What's dong quai doing mixed up with cramp bark? You might think those herbs are worlds apart, but by tapping herbal traditions from around the globe, formulators are creating effective synergistic blends. Often consigned to the small-print ingredients in Chinese and Ayurvedic herbal formulas, traditional Asian plants are crossing borders and being added to decidedly nontraditional formulas. Such culture-hopping blends draw on numerous healing traditions and are proving effective for everything from improving wellness to helping women with specific health problems.
Asian herbs have a history that's hard to beat. As part of a medical system used virtually uninterrupted for 3,200 years, many Chinese herbal formulas have been respected remedies for seven centuries or more, says Roy Upton, herbalist and general manager of Planetary Formulas in Soquel, Calif.
"Any formula that long-standing takes [out] the guesswork," Upton says. "You know there's a track record for using a particular formula for a particular condition. That's unequaled in Western medicine."
In addition to providing reliable new ingredients for modern blends, Asian herbs address conditions and concerns often overlooked by Western medicine. "No one system has all of the answers," Upton says.
Lyra Heller, director of herbal medicine at San Clemente, Calif.-based Metagenics Inc., agrees. "It's not just about Asian herbs," she says, "it's about a system of medicine that uses herbs to promote healing."
Chinese medical practitioners mix herbs according to what the signs and symptoms of a particular illness demand. "Well-developed and well-defined Chinese herbal recipes address very specific conditions," Heller says. They're also designed to harmonize and balance the body, she says.
Modern herbal formulators follow the same rules, choosing herbs that suit conditions as well as support overall health. "It's not just using astragalus for the immune system or ginseng for energy," Upton says. "A person has to understand the diagnostic rationale behind what he's treating to know which herbs—Asian, American, European or otherwise—to mix together."
Getting the right blend also demands careful consideration. It's not unusual for plants a world apart to be chemically similar. Plant genera, and sometimes species, often cross geographic boundaries. It's the innate characteristics of an herb—not where it comes from—that dictate what it can and cannot be combined with.

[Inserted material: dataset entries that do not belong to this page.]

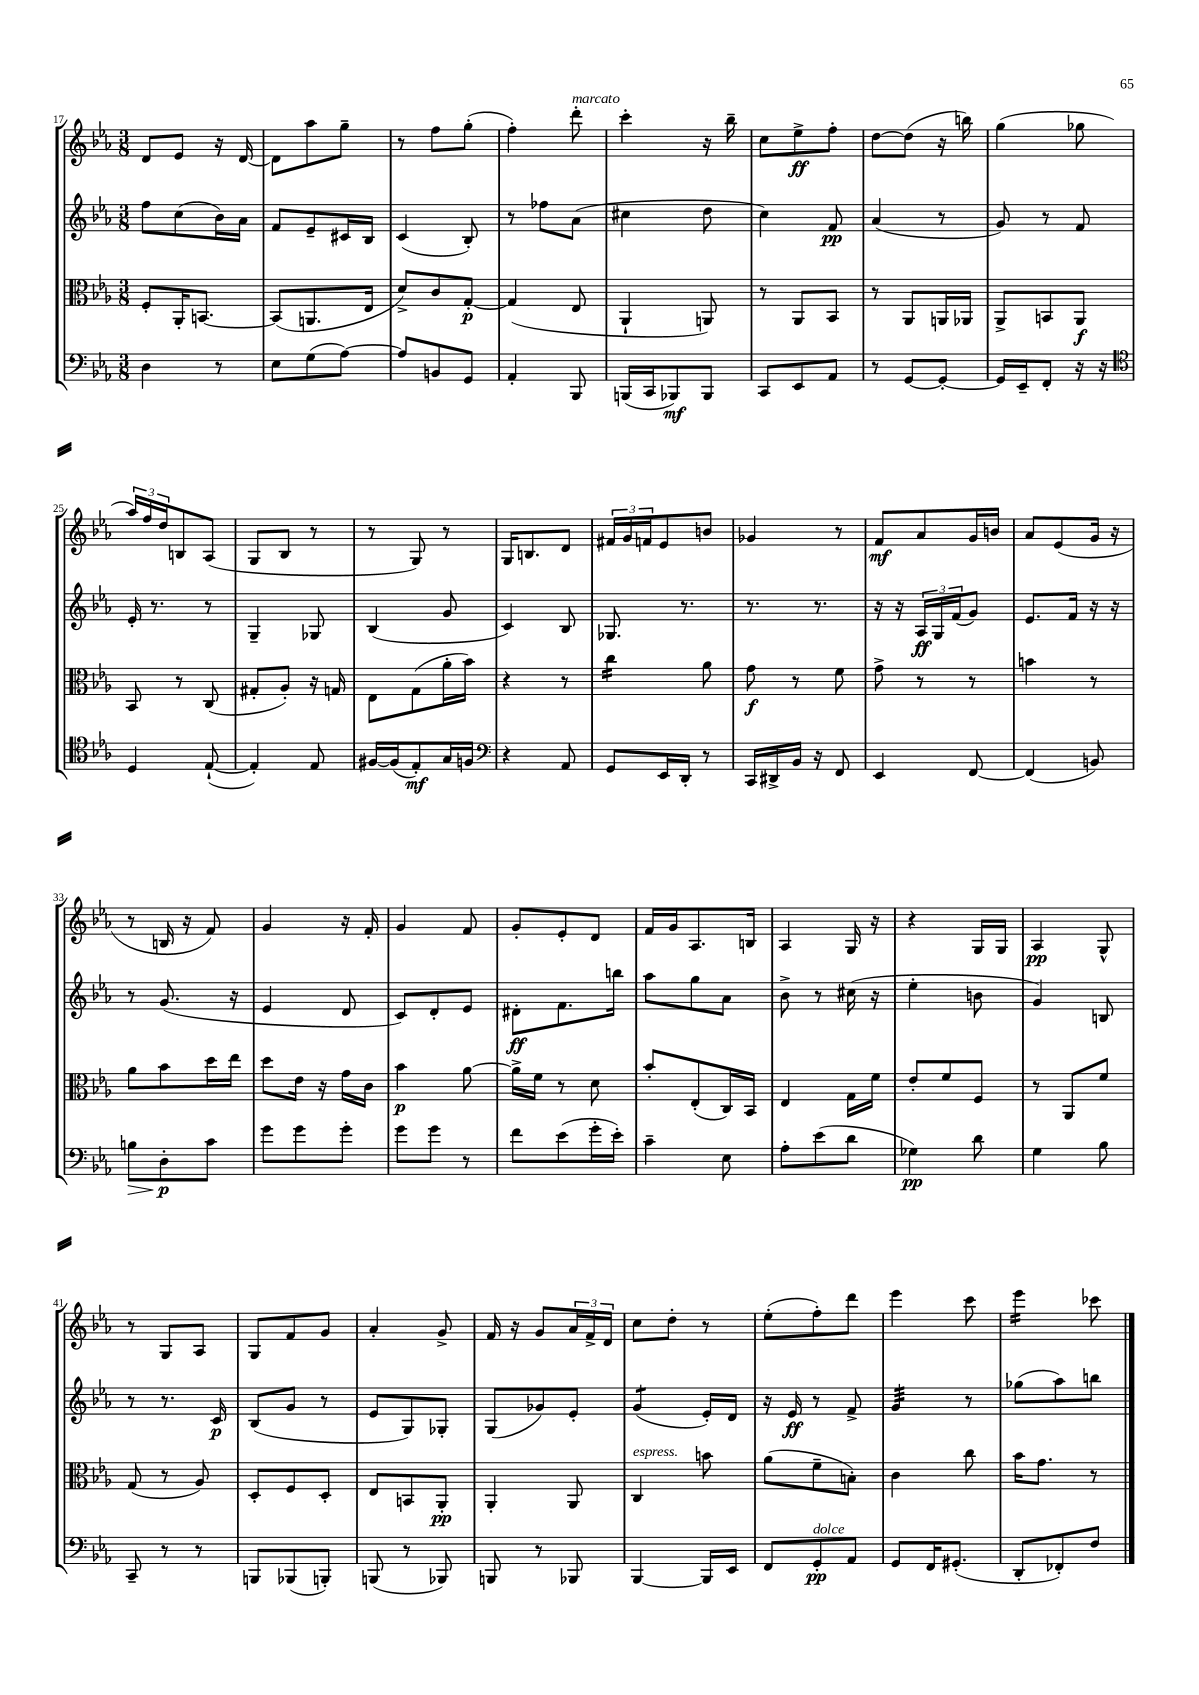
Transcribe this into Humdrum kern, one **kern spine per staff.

**kern	**kern	**kern	**kern
*staff4	*staff3	*staff2	*staff1
*clefF4	*clefC3	*clefG2	*clefG2
*k[b-e-a-]	*k[b-e-a-]	*k[b-e-a-]	*k[b-e-a-]
*M3/8	*M3/8	*M3/8	*M3/8
4D	8F'	8ff	8d
.	16AA-'	(8cc	8e-
.	[8.BB	.	.
8r	.	16b-)	16r
.	.	16a-	[16d
=	=	=	=
8E-	(8BB]	8f	8d]
(8G	8.AA	8e-~	8aa-
[8A-)	.	16c#	8gg~
.	16E-	16B-	.
=	=	=	=
8A-]	8d^)	(4c	8r
8BB	8c	.	8ff
8GG	[8G'	8B-')	(8gg'
=	=	=	=
4AA-'	(4G]	8r	4ff')
.	.	8ff-	.
8BBB-	8E-	(8a-	8ddd'
=	=	=	=
(16BBB	4AA-`	4cc#	4ccc'
16CC	.	.	.
8BBB-)	.	.	.
8BBB-	8AA)	8dd	16r
.	.	.	16bb-~
=	=	=	=
8CC	8r	4cc)	8cc
8EE-	8AA-	.	8ee-^
8AA-	8BB-	8f	8ff'
=	=	=	=
8r	8r	(4a-	[8dd
[8GG	8AA-	.	(8dd]
8GG'_	16AA	8r	16r
.	16AA-	.	16bb)
=	=	=	=
16GG]	8AA-^	8g)	(4gg
16EE-~	.	.	.
8FF'	8BB	8r	.
16r	8AA-	8f	8gg-
16r	.	.	.
=	=	=	=
*clefC4	*	*	*
4D	8BB-	16e-'	24aa-)
.	.	.	24ff
.	.	8.r	.
.	.	.	24dd
.	8r	.	8B
([8E-`	(8C	8r	(8A-
=	=	=	=
4E-'])	8G#'	4G~	8G
.	8A-')	.	8B-
8E-	16r	8G-	8r
.	16G	.	.
=	=	=	=
[16F#	8E-	(4B-	8r
(16F#]	.	.	.
8E-')	(8G	.	8G)
16G	16a-'	8g	8r
16F	16b-)	.	.
=	=	=	=
*clefF4	*	*	*
4r	4r	4c)	16G
.	.	.	8.B
8AA-	8r	8B-	8d
=	=	=	=
8GG	4cc	8.G-	24f#
.	.	.	24g
.	.	.	24f
16EE-	.	.	8e-
16DD'	.	8.r	.
8r	8a-	.	8b
=	=	=	=
16CC	8g	8.r	4g-
16DD#^	.	.	.
16BB-	8r	.	.
16r	.	8.r	.
8FF	8f	.	8r
=	=	=	=
4EE-	8g^	16r	8f
.	.	16r	.
.	8r	24A-	8a-
.	.	24G	.
.	.	(24f	.
[8FF	8r	8g)	16g
.	.	.	16b
=	=	=	=
(4FF]	4b	8.e-	8a-
.	.	.	(8e-
.	.	16f	.
8BB)	8r	16r	16g
.	.	16r	16r
=	=	=	=
8B	8a-	8r	8r
8D'	8b-	(8.g	16B
.	.	.	16r
8c	16dd	.	8f)
.	16ee-	16r	.
=	=	=	=
8g	8dd	4e-	4g
8g	16e-	.	.
.	16r	.	.
8g'	16g	8d	16r
.	16c	.	16f'
=	=	=	=
8g	4b-	8c)	4g
8g	.	8d'	.
8r	[8a-	8e-	8f
=	=	=	=
8f	16a-^]	8d#'	8g'
.	16f	.	.
(8e-	8r	8.f	8e-'
16g'	8d	.	8d
16e-')	.	16bb	.
=	=	=	=
4c~	8b-'	8aa-	16f
.	.	.	16g
.	(8E-'	8gg	8.A-
8E-	16C)	8a-	.
.	16BB-	.	16B
=	=	=	=
8A-'	4E-	8b-^	4A-
(8e-	.	8r	.
8d	16G	(16cc#	16G
.	16f	16r	16r
=	=	=	=
4G-)	8e-'	4ee-'	4r
.	8f	.	.
8d	8F	8b	16G
.	.	.	16G
=	=	=	=
4G	8r	4g)	4A-
.	8AA-	.	.
8B-	8f	8B	8G^^
=	=	=	=
8CC~	(8G	8r	8r
8r	8r	8.r	8G
8r	8A-)	.	8A-
.	.	16c	.
=	=	=	=
8BBB	8D'	(8B-	8G
(8BBB-	8F	8g	8f
8BBB')	8D'	8r	8g
=	=	=	=
(8BBB	8E-	8e-	4a-'
8r	8BB	8G)	.
8BBB-)	8AA-'	8G-'	8g^
=	=	=	=
8BBB	4AA-'	(8G	16f
.	.	.	16r
8r	.	8g-)	8g
8BBB-	8AA-	8e-'	24a-
.	.	.	24f^
.	.	.	24d
=	=	=	=
[4BBB-	4C	(4g	8cc
.	.	.	8dd'
16BBB-]	8b	16e-')	8r
16EE-	.	16d	.
=	=	=	=
8FF	(8a-	16r	(8ee-'
.	.	16e-	.
8GG'	8f~	8r	8ff')
8AA-	8B')	8f^	8ddd
=	=	=	=
8GG	4c	4g	4eee-
16FF	.	.	.
(8.GG#'	.	.	.
.	8cc	8r	8ccc
=	=	=	=
8DD'	16b-	(8gg-	4eee-
.	8.g	.	.
8FF-')	.	8aa-)	.
8F	8r	8bb	8ccc-
==	==	==	==
*-	*-	*-	*-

Heller looks for plant similarities and blending precedents before mixing a European plant with Chinese or Ayurvedic herbs. "There must be a good reason for mixing plants," she says. "Every herb in a formula has a reason for being there. And as long as you really understand the safety of that plant, you can combine herbs from different [geographical areas] comfortably."
An Asian herb must meet two criteria before being included in a contemporary Metagenics blend, Heller says. It must be chemically well defined and individually studied in animal or human trials. "That, in some way, demonstrates its safety or confirms traditional use," she says. Ginseng and licorice, traditional Asian herbs often included in formulas, have safe and specific therapeutic ranges, she says.
Many Asian herbs used in cross-cultural blends are adaptogens—herbs that improve health by supporting the body's systems. Also called tonic herbs, adaptogens such as ashwagandha and brahmi from India, and astragalus, schizandra and ginseng from China, lend themselves well to eclectic blends.
Incorporating immune-enhancing adaptogenic herbs into western formulas adds a new dimension to herbal formulation, Upton says. "One reason I rely on astragalus as well as other Chinese tonics is that Western medicine didn't really have herbal tonics per se," he says. "It gives us a body of herbs, a body of knowledge, to work with that had otherwise been missing."
These combinations also give cross-cultural blends a leg up on traditional formulas. Planetary Formula's Women's Comfort mixes dong quai, a traditional Chinese gynecological herb, with Native American cramp bark and chaste berry, a hormone-regulating European plant. Together, the herbs deliver a more complete gynecological formula than any of the three could provide individually.
"Chinese medicine [practitioners] understood functional, gynecological conditions really well," Upton says. "But [they] didn't necessarily recognize the hormonal system." Women's Treasure, another blend from Planetary Formulas, mixes four classic Chinese gynecological herbs with the Native American uterine tonics cramp bark, false unicorn and blue cohosh.
Taking a slightly different tack, Metagenics' Saint John's Wort Plus combines a standardized extract of the European mood-lifting herb with four traditional calming herbs from North America and China—California poppy, sour jujube seed, red sage root and hawthorn berry. The rationale behind the eclectic blend, says Heller, is to address the pathology of stress.
Join The Blend Trend
It's not radical to include a traditional Chinese herb in a European formula or to combine Native American plants with Ayurvedic herbs, says Heller. Instead, it's a well thought-out hodgepodge.
Understanding the eclectic nature of herbal blends is also the key to choosing one that's appropriate. "Every herb in a formula has a reason for being there," Heller says, "and people need to know what it is."
Catherine Monahan is a health writer based in Lafayette, Colo.